Congo-Kinshasa: Fonction publique - L'application de l'impôt professionnel sur les rémunérations fait jaser

Les agents et cadres prestant au sein de l'administration publique sollicitent la suppression pure et simple de la retenue sur salaire de 15% au titre de l'impôt professionnel sur les rémunérations (IPR) à compter de ce mois de janvier. Une revendication à laquelle le gouvernement semble ne pas accorder un grand intérêt.

Un malaise couve au sein de l'administration publique. L'IPR auquel sont astreints les fonctionnaires de l'Etat serait à la base de la grogne qui s'observe depuis quelque temps à la Fonction publique. Ce régime fiscal, quoique déjà adopté au Parlement et figurant dans la loi des finances 2020, n'est pas du goût des fonctionnaires qui le juge excessif et inopportun. Toutes ou presque les catégories socioprofessionnelles émargeant du budget de l'Etat (magistrats, médecins, professeurs etc) - excepté les policiers et les militaires - boudent l'application de l'IPR sur leur maigre salaire. L'Intersyndicale de la Fonction publique était montée au créneau la semaine dernière pour interpeller le gouvernement au sujet de cette revendication, sans succès.

Depuis le vendredi 10 janvier, l'ultimatum lancé au gouvernement par les représentants des travailleurs prestant au sein de l'administration a expiré sans que l'Exécutif national n'apporte un brin de solution à leur principale revendication, à savoir la suppression pure et simple de la retenue sur salaire de quinze pour cent au titre de l'IPR, à compter de ce mois de janvier. Face à ce qu'ils considèrent comme un mépris, ou mieux une indifférence de la part du gouvernement, l'Intersyndicale de la Fonction publique a promis de renforcer la pression dans l'espoir d'obtenir gain de cause.

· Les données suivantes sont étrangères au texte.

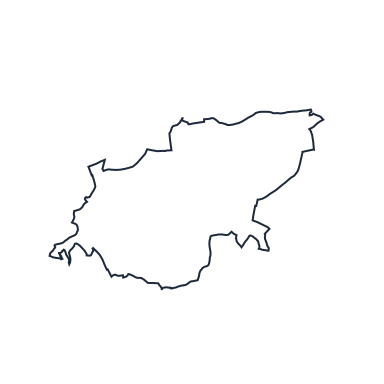 Madaras, Mures, Romania (Mercator projection), rotated 129°
{"feature_id": "2599482B13293210118033", "entity_name": "Madaras", "entity_type": "district", "adm_level": 2, "iso_a3": "ROU", "parent_name": "Romania", "parent_adm1": "Mures", "projection": "mercator", "projection_center": [24.418, 46.612], "detail": "fine", "context": "isolated", "style": "outline", "palette": "slate", "viewbox_px": 384, "rotation_deg": 129, "n_neighbors": 0, "source": "geoboundaries", "source_scale": "gbopen_adm2", "svg_char_len": 6064}
<svg xmlns="http://www.w3.org/2000/svg" viewBox="0 0 384 384"><g transform="rotate(129 192 192)"><path d="M280.2,147.8L279.5,146.8L279.1,146.5L278.0,145.8L276.3,144.4L274.6,143.5L272.5,142.1L271.7,141.6L270.7,140.7L270.2,140.0L269.7,139.8L269.4,139.4L268.3,138.5L266.5,137.8L263.8,137.1L262.7,136.8L261.8,136.2L260.7,135.1L260.1,134.6L258.7,133.6L258.0,132.9L257.4,132.4L257.0,132.2L256.7,132.1L256.4,132.2L255.5,132.7L253.7,133.3L253.2,133.5L252.8,133.8L251.8,134.2L251.4,134.5L251.2,134.8L250.8,135.0L248.3,135.8L247.6,135.9L247.0,135.9L246.5,135.8L244.7,136.0L243.7,135.7L242.5,135.3L241.7,134.8L240.3,133.8L239.3,133.4L238.3,133.3L236.5,133.9L233.8,135.4L231.6,137.0L230.0,137.6L229.3,138.0L227.2,139.7L225.6,141.4L224.0,143.3L221.7,145.6L219.7,147.1L218.2,148.0L217.4,148.2L215.1,149.5L214.7,149.6L213.6,149.1L212.6,148.4L209.8,145.8L209.0,145.3L208.3,144.6L206.7,142.7L205.7,141.3L204.8,139.7L203.9,138.3L203.5,137.9L202.7,137.2L202.4,136.9L201.9,136.8L201.0,136.6L198.0,136.3L198.2,133.6L197.9,131.8L197.5,130.2L199.6,129.2L200.4,128.8L200.7,128.0L202.1,126.4L202.5,125.5L203.1,122.9L203.2,121.1L203.4,119.9L203.8,118.7L200.0,119.0L198.9,119.3L196.0,119.4L193.9,119.3L192.5,119.5L192.3,119.5L191.9,119.5L189.9,119.8L189.6,119.7L189.2,119.4L188.6,118.3L188.3,116.3L188.3,115.5L188.3,113.6L188.3,112.0L188.6,110.7L188.5,110.4L188.7,109.8L188.8,109.4L189.7,108.4L191.4,105.9L192.2,105.1L192.6,104.8L194.1,104.3L193.7,103.8L193.0,102.0L192.8,101.3L192.4,100.6L189.5,95.6L188.6,96.2L187.9,96.6L187.4,96.9L187.2,97.3L186.9,98.1L186.9,98.6L186.3,99.6L186.1,100.1L184.4,102.3L184.0,103.3L183.2,104.4L182.8,105.4L181.5,106.7L179.3,108.1L178.8,109.1L171.9,108.6L171.7,110.9L172.0,112.3L174.3,122.3L175.9,127.0L171.2,129.8L163.0,134.2L162.4,133.3L156.6,136.2L155.9,135.3L153.4,133.4L151.9,132.6L149.8,131.7L147.0,130.8L144.7,130.3L137.6,127.9L130.5,126.5L124.8,125.2L123.3,125.0L118.7,124.1L114.9,122.8L110.0,122.9L107.8,123.4L102.4,125.7L91.6,131.1L91.3,131.4L85.2,126.5L83.3,125.0L82.6,124.5L82.4,123.9L77.0,129.1L72.0,134.6L71.2,136.1L70.2,137.5L69.4,139.4L69.3,140.4L65.2,138.6L60.8,138.0L59.3,137.7L56.0,136.7L53.2,135.5L52.7,138.8L52.7,140.1L54.4,145.3L54.8,146.7L54.8,147.0L56.9,147.5L58.4,148.8L57.3,149.8L55.8,150.3L54.6,149.7L53.8,150.3L53.1,151.5L56.5,154.4L59.2,157.3L63.6,161.2L64.3,162.0L65.1,163.1L65.8,163.9L70.0,168.2L71.3,169.1L72.3,169.8L74.5,171.9L75.4,172.9L76.7,175.0L79.1,177.7L79.5,178.3L79.8,178.9L80.0,180.0L80.4,180.9L80.9,181.9L81.1,182.3L83.9,186.0L86.1,188.7L86.7,189.3L88.6,190.9L90.5,192.2L90.8,192.3L92.0,192.4L94.1,193.0L96.5,194.0L99.2,195.2L103.7,196.7L105.7,197.5L106.7,197.9L108.3,198.8L109.1,199.0L109.4,199.3L109.5,199.5L110.5,200.3L113.8,202.6L116.6,205.2L117.2,206.1L117.8,207.1L117.8,207.4L117.8,207.8L118.0,208.3L119.9,212.8L120.9,214.0L121.0,214.3L121.0,214.8L121.0,215.9L120.9,217.4L120.9,218.9L121.0,220.6L121.2,221.6L122.0,223.0L122.9,223.7L123.4,223.9L125.2,225.5L127.9,228.4L129.8,226.7L136.6,233.0L141.6,237.3L141.2,238.2L140.7,239.0L142.7,244.8L140.7,245.8L140.9,246.0L142.1,245.6L143.8,245.4L144.4,245.5L144.9,245.4L145.3,245.1L149.2,245.7L151.7,247.5L152.9,248.2L153.8,248.2L155.1,248.0L157.7,246.9L158.9,246.6L160.6,246.5L165.1,242.1L172.5,234.2L175.9,238.0L176.9,238.5L177.3,239.0L177.7,239.6L178.6,240.8L180.0,242.3L181.8,244.3L182.6,245.3L183.2,246.7L184.8,249.4L187.0,253.7L191.9,252.4L204.1,252.9L209.0,253.8L209.9,254.2L213.0,256.3L216.5,258.9L219.7,261.7L222.4,264.6L225.1,268.3L226.7,270.8L227.6,271.7L229.5,273.0L231.3,274.0L230.3,276.3L229.8,276.4L221.9,280.0L225.8,282.2L230.4,284.2L237.5,288.4L242.2,280.4L241.6,280.1L245.4,274.5L247.3,272.0L248.8,270.4L251.0,269.8L252.8,269.4L255.2,269.2L257.3,268.9L259.2,268.5L259.6,268.5L260.1,268.4L260.5,268.5L261.3,269.3L261.7,269.4L262.2,269.7L262.2,270.0L262.4,270.2L262.4,270.6L262.7,271.1L263.1,271.3L263.6,271.3L264.3,271.1L265.0,270.7L265.2,270.0L265.6,268.6L265.7,267.4L267.8,268.1L269.2,268.3L270.5,268.2L271.7,267.9L272.7,267.8L274.2,267.9L275.4,268.1L276.3,268.4L278.8,270.1L279.8,270.7L280.9,271.6L283.7,269.9L284.5,268.9L285.1,268.0L285.8,267.5L287.0,267.0L288.4,266.6L291.3,266.1L290.2,262.8L290.1,262.1L290.1,261.1L290.3,260.4L291.2,259.0L292.2,257.8L293.1,257.0L294.5,256.3L295.0,256.3L295.5,256.2L297.0,255.7L298.1,255.6L298.6,255.7L299.7,256.1L300.9,256.7L302.4,257.5L304.1,258.3L304.9,258.7L306.8,259.0L308.3,259.4L309.3,259.8L311.7,260.2L312.4,260.4L313.4,260.8L314.2,261.3L318.0,264.4L319.0,265.1L319.8,265.3L320.1,265.2L320.5,264.7L320.7,264.1L320.9,263.6L321.3,263.4L323.1,263.5L324.8,263.2L325.3,263.2L325.9,263.3L326.6,263.5L328.7,263.6L329.9,263.2L331.3,262.4L330.8,261.3L330.4,259.4L329.0,256.6L327.3,253.8L326.4,252.7L326.6,251.3L325.5,250.7L324.7,253.9L324.1,253.5L323.6,255.8L323.4,256.8L323.1,257.0L322.9,256.7L322.7,256.2L322.0,255.8L320.5,255.5L320.0,255.4L319.7,255.7L319.2,255.7L319.0,255.4L317.5,255.4L317.4,255.1L317.5,254.2L318.7,251.9L319.7,250.6L320.7,247.9L321.2,246.1L322.2,244.8L323.5,243.7L324.2,243.6L325.4,241.9L323.7,242.3L322.1,243.2L320.6,244.3L318.8,246.3L317.5,248.3L316.6,249.3L315.8,249.7L313.5,249.9L311.7,249.6L310.2,249.6L308.6,249.6L306.1,250.4L305.4,250.2L304.7,249.2L304.4,247.7L304.3,245.2L304.6,243.0L305.2,238.5L306.5,234.8L307.6,234.0L305.9,231.5L305.3,231.0L304.9,230.8L304.3,230.8L301.4,231.6L300.4,231.6L299.6,231.8L298.5,233.7L297.8,233.6L298.4,227.3L299.0,223.8L300.5,219.9L301.4,218.0L303.1,215.0L305.2,210.9L305.9,209.2L305.2,208.8L308.5,201.3L307.6,201.2L306.8,201.0L306.1,200.7L305.2,200.3L304.4,199.4L304.5,199.0L303.6,196.7L302.9,195.8L302.0,194.9L300.2,193.3L301.8,191.6L300.7,190.8L298.9,189.8L297.2,189.6L296.6,189.7L295.9,189.8L295.6,189.5L295.3,188.8L295.0,188.0L294.6,186.3L294.1,184.6L293.9,182.6L293.2,180.6L292.8,180.0L291.9,179.0L290.8,177.4L290.3,174.2L290.4,171.9L290.4,169.2L290.0,168.5L286.6,164.1L284.2,160.8L284.3,160.3L284.8,159.3L285.0,158.6L285.1,157.3L285.4,156.3L285.7,155.4L286.5,154.5L286.4,154.2L285.7,154.3L284.7,154.2L283.1,152.9L282.5,152.3L281.7,151.2L281.2,150.2L280.2,149.0L279.7,148.0L280.2,147.8Z" fill="none" stroke="#1e293b" stroke-width="2"/></g></svg>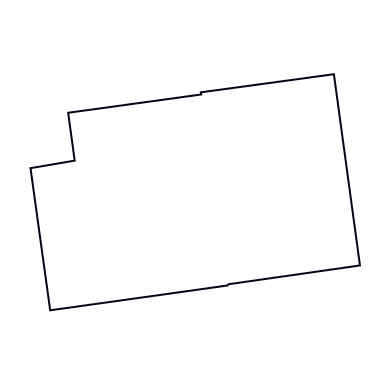 the district of Clark, South Dakota, United States of America, rotated 82°
{"feature_id": "52423323B45667885059065", "entity_name": "Clark", "entity_type": "district", "adm_level": 2, "iso_a3": "USA", "parent_name": "United States of America", "parent_adm1": "South Dakota", "projection": "equal_earth", "projection_center": [-97.745, 44.849], "detail": "fine", "context": "isolated", "style": "outline", "palette": "ink", "viewbox_px": 384, "rotation_deg": 82, "n_neighbors": 0, "source": "geoboundaries", "source_scale": "gbopen_adm2", "svg_char_len": 303}
<svg xmlns="http://www.w3.org/2000/svg" viewBox="0 0 384 384"><g transform="rotate(82 192 192)"><path d="M145.9,348.6L289.4,348.9L289.5,214.7L289.5,169.8L288.4,168.6L288.1,35.9L95.1,35.1L94.5,169.3L96.7,169.3L96.3,303.6L144.6,303.8L145.9,348.6Z" fill="none" stroke="#020617" stroke-width="2"/></g></svg>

Il est, d'ores et déjà, annoncé une grève illimitée à partir de ce mardi 14 janvier. Agents et fonctionnaires de l'administration publique sont tenus de se rencontrer désormais à la Place Golgotha » (esplanade du ministère de la Fonction publique situé dans la Gombe) pour manifester pacifiquement et ce, tous les jours, jusqu'à ce que le gouvernement ait accédé à la requête de l'Intersyndicale. Magistrats, médecins, professeurs d'université et toutes les autres catégories socioprofessionnelles émargeant du budget de l'Etat soutiennent l'initiative et entendent aller jusqu'au bout de leur logique contestataire.

Cependant, à la Direction générale des impôts (DGI), la quiétude reste de mise. Les assignations relatives à l'IPR étant déjà couchées dans la loi de Finances 2020, leur application ne pourrait souffrir d'aucune opposition, fait-on savoir. Dossier à suivre.